Since its discovery in 1977, the Nobel Prize-winningNegishi cross-coupling reaction has been widely used for stitching together two organic groups to make complex molecules, ranging from antibiotics to electroactive compounds in light-emitting diodes. After nearly 40 years of using this popular reaction, chemists have found new insight into how salt additives can drive specific types of Negishi couplings.
This fundamental observation means that chemists no longer need to rely on one set of standard conditions that always seems to work for Negishi couplings. Instead, they can pick and choose reaction conditions to optimize couplings, in some cases eliminating salt additives to create greener reaction conditions.
In Negishi cross-couplings, a zinc reagent is typically prepared from an organometallic precursor and a zinc halide. The zinc reagent then transfers its organic group to a palladium catalyst, a process known as transmetalation. The palladium complex then mediates C–C coupling of the organic group with a second organic group contributed by an organohalide.
Lucas C. McCann and Michael G. Organ of York University, in Toronto, find that aryl- and alkylzinc reagents used to supply one of the coupling partners require different amounts of a metal halide salt additive such as LiCl for cross-coupling to occur (Angew. Chem. Int. Ed. 2014, DOI: 10.1002/anie.201400459).
The new salt discovery is the culmination of a 10-year-long research odyssey for Organ’s group to understand unusual effects involving organozinc reagents in Negishi cross-couplings. In 2012, Organ’s team reported that an alkylzinc dianion, RZnX32– (where R is an alkyl group and X is a halide), not a monoanion RZnX2– as previously thought, is the active transmetalating reagent in Negishi alkyl cross-coupling reactions.
During a series of further experiments, McCann and Organ have now found that diarylzinc compounds (R2Zn) don’t form zinc anionic species and they participate in cross-coupling without the aid of a salt additive and in a relatively nonpolar solvent such as tetrahydrofuran (THF). But monoarylzinc compounds (RZnX) fail to couple in THF without the salt, although the reactions do proceed without salt when a polar cosolvent such as N,N'-dimethyl-2-imidazolidinone (DMI) is included.

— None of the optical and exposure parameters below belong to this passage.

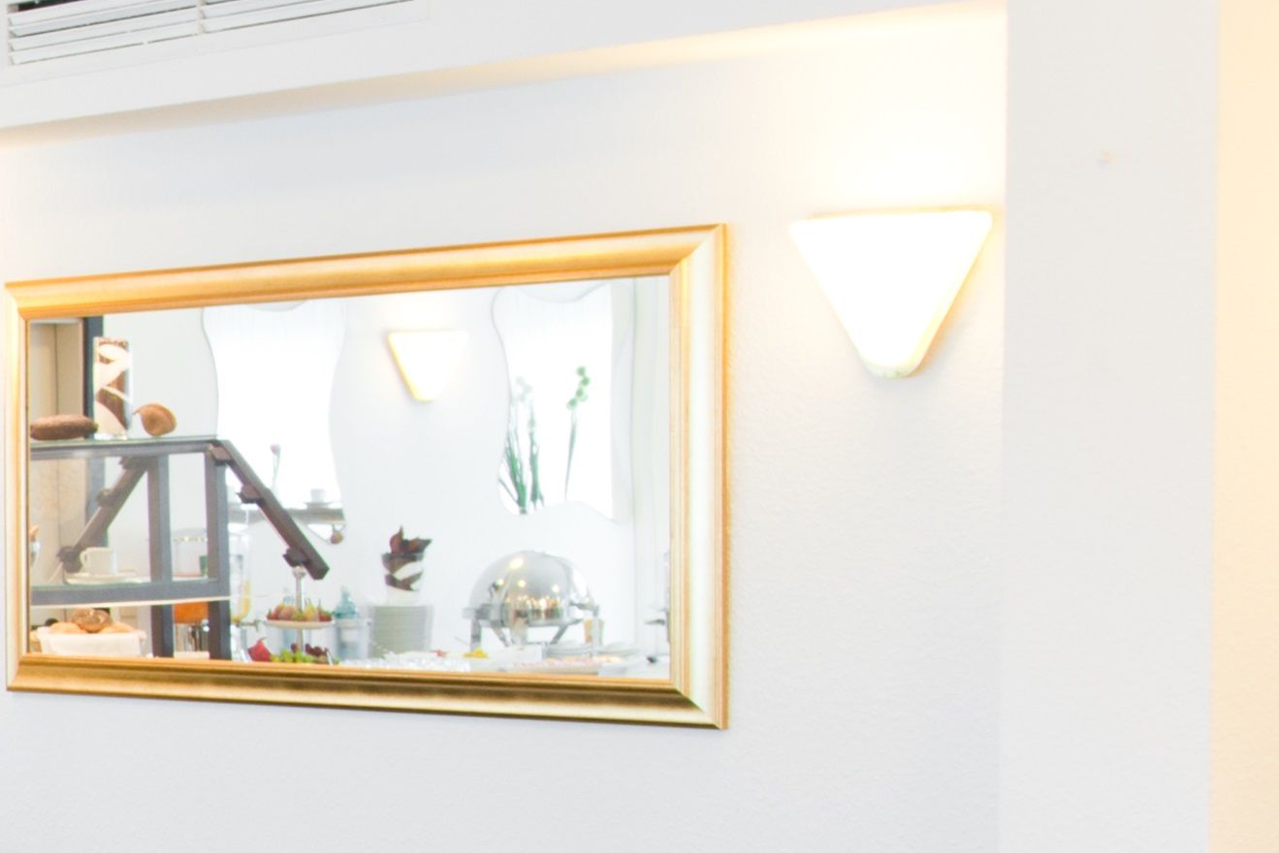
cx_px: -1482
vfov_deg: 12.2
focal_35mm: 106
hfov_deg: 14.8
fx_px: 3767
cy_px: 1374
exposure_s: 1
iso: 100
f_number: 8
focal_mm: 19
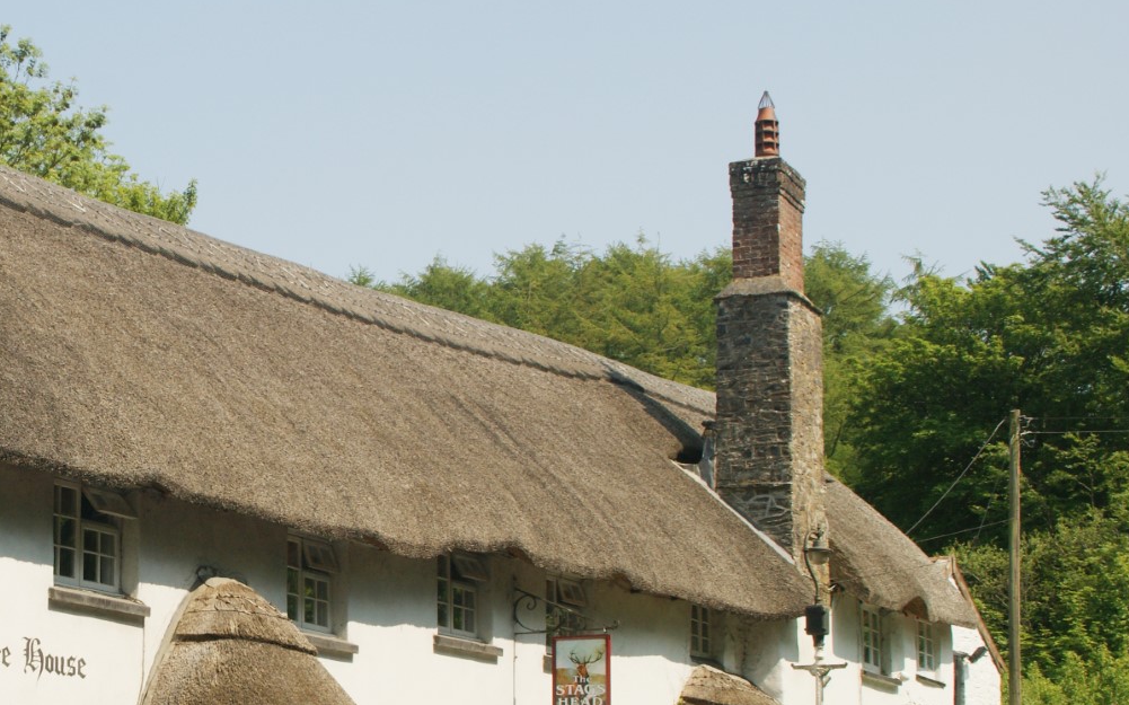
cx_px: 143
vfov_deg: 14.8
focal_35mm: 88
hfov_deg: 23.0
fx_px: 2707
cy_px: 510
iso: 100
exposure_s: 1/80
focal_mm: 30
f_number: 9
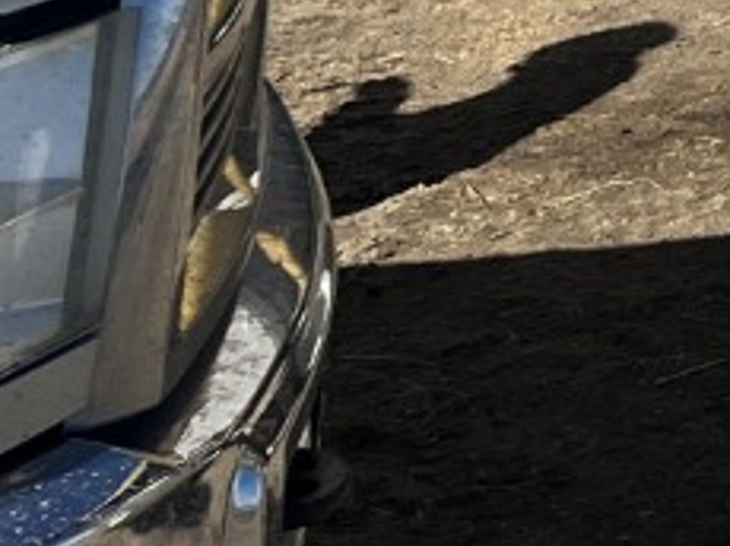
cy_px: -1038
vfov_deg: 7.9
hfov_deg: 9.9
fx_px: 3434
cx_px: 2025
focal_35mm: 163
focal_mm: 5.1
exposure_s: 1/4854
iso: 50
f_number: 1.6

The key, Organ explains, is selecting the right combination of zinc reagent and solvent polarity, which can be adjusted as needed by adding the salt, to prevent zinc aggregates from forming and inhibiting transmetalation. “Some reactions may have failed in the past only because they were not salty enough,” Organ says.
Alkylzinc reagents (RZnX32–) require both salt and a high-polarity solvent such as DMI, he adds. The Organ group’s systematic experiments to understand the role of salt additives reveal that dialkylzinc reagents (R2Zn), unlike their diaryl counterparts, don’t transmetalate and undergo cross-coupling at all, despite previous claims in the literature that they do. “The misunderstanding has its origin in the preparation of these organozinc reagents that is invariably accompanied by the production of salt by-products, which are typically not removed in commercially supplied material,” Organ says. “The salt has been present all along, and chemists have not realized the essential role salt plays in the Negishi reaction.”
“This interesting manuscript gives new information on the behavior of zinc reagents and is a fundamental contribution to the understanding of Negishi reactions,” says Paul Knochel of Ludwig Maximilian University of Munich, who specializes in palladium-catalyzed cross-coupling reactions. In particular, the ability of diarylzinc to undergo transmetalation in low-polarity solvents without a salt is an important finding, Knochel notes. “It will certainly lead to improved reaction conditions for performing Negishi cross-couplings.”